(Supplied information begins)

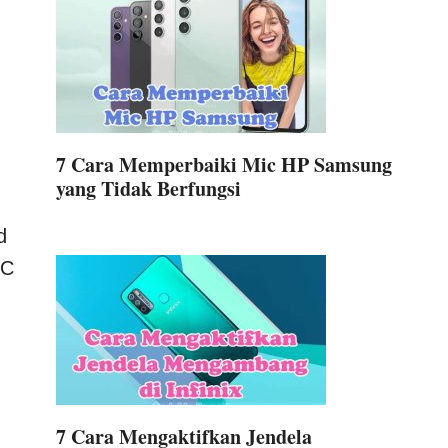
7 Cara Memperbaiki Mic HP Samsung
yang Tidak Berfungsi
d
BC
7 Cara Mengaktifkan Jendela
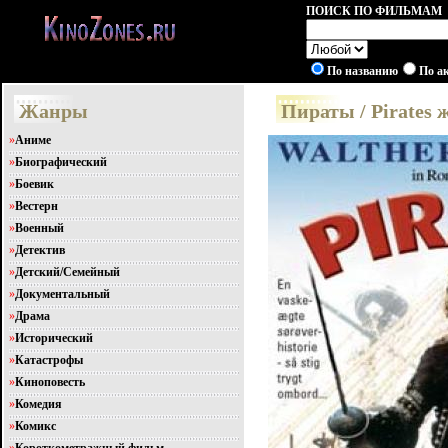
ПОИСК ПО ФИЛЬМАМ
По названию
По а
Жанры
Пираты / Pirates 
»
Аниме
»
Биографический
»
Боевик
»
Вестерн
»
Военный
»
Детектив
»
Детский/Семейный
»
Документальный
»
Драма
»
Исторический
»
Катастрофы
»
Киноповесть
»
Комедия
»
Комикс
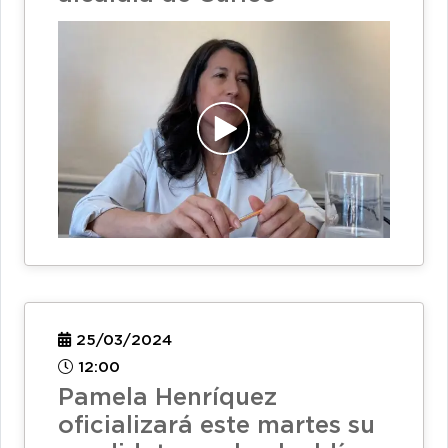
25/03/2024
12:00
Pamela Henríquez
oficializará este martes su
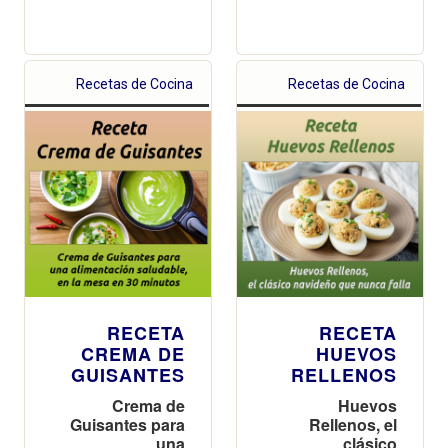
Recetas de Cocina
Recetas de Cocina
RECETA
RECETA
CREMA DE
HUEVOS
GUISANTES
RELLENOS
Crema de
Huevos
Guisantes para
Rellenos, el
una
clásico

(Supplied information ends)
(Supplied information begins)

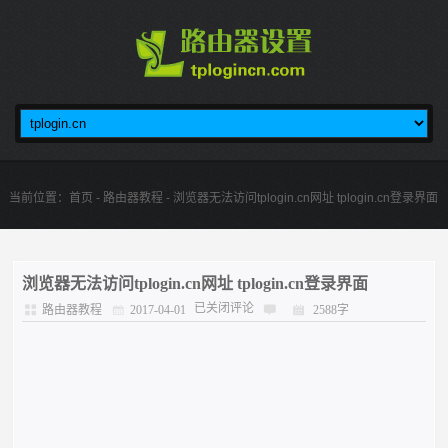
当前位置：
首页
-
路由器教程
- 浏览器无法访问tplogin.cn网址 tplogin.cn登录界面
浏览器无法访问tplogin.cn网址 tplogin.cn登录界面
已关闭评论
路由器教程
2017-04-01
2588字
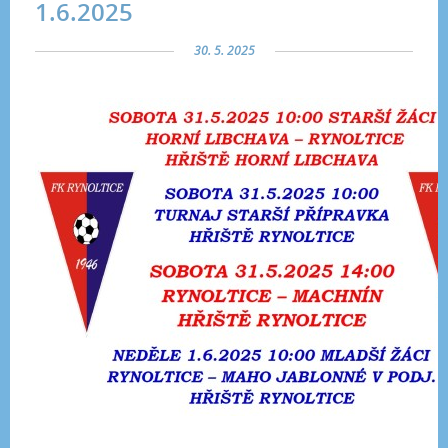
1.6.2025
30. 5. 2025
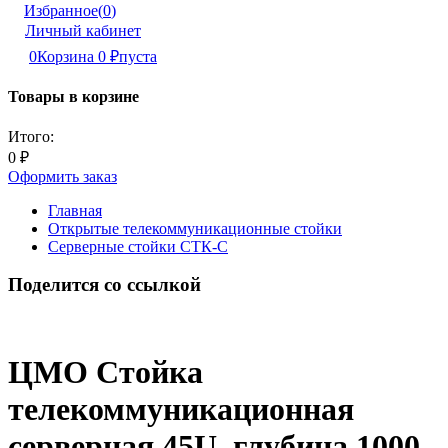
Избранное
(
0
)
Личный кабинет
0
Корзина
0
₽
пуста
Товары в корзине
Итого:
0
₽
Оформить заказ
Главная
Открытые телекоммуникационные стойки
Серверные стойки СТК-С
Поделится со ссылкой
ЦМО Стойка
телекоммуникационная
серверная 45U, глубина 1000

(Supplied information ends)

- [Work task]
From the records above, extract exactly and only the lines that begin at the line with "Личный кабинет" and stop after the line with "серверная 45U, глубина 1000".

- [Solution to this exercise]
Личный кабинет
0
Корзина
0
₽
пуста
Товары в корзине
Итого:
0
₽
Оформить заказ
Главная
Открытые телекоммуникационные стойки
Серверные стойки СТК-С
Поделится со ссылкой
ЦМО Стойка
телекоммуникационная
серверная 45U, глубина 1000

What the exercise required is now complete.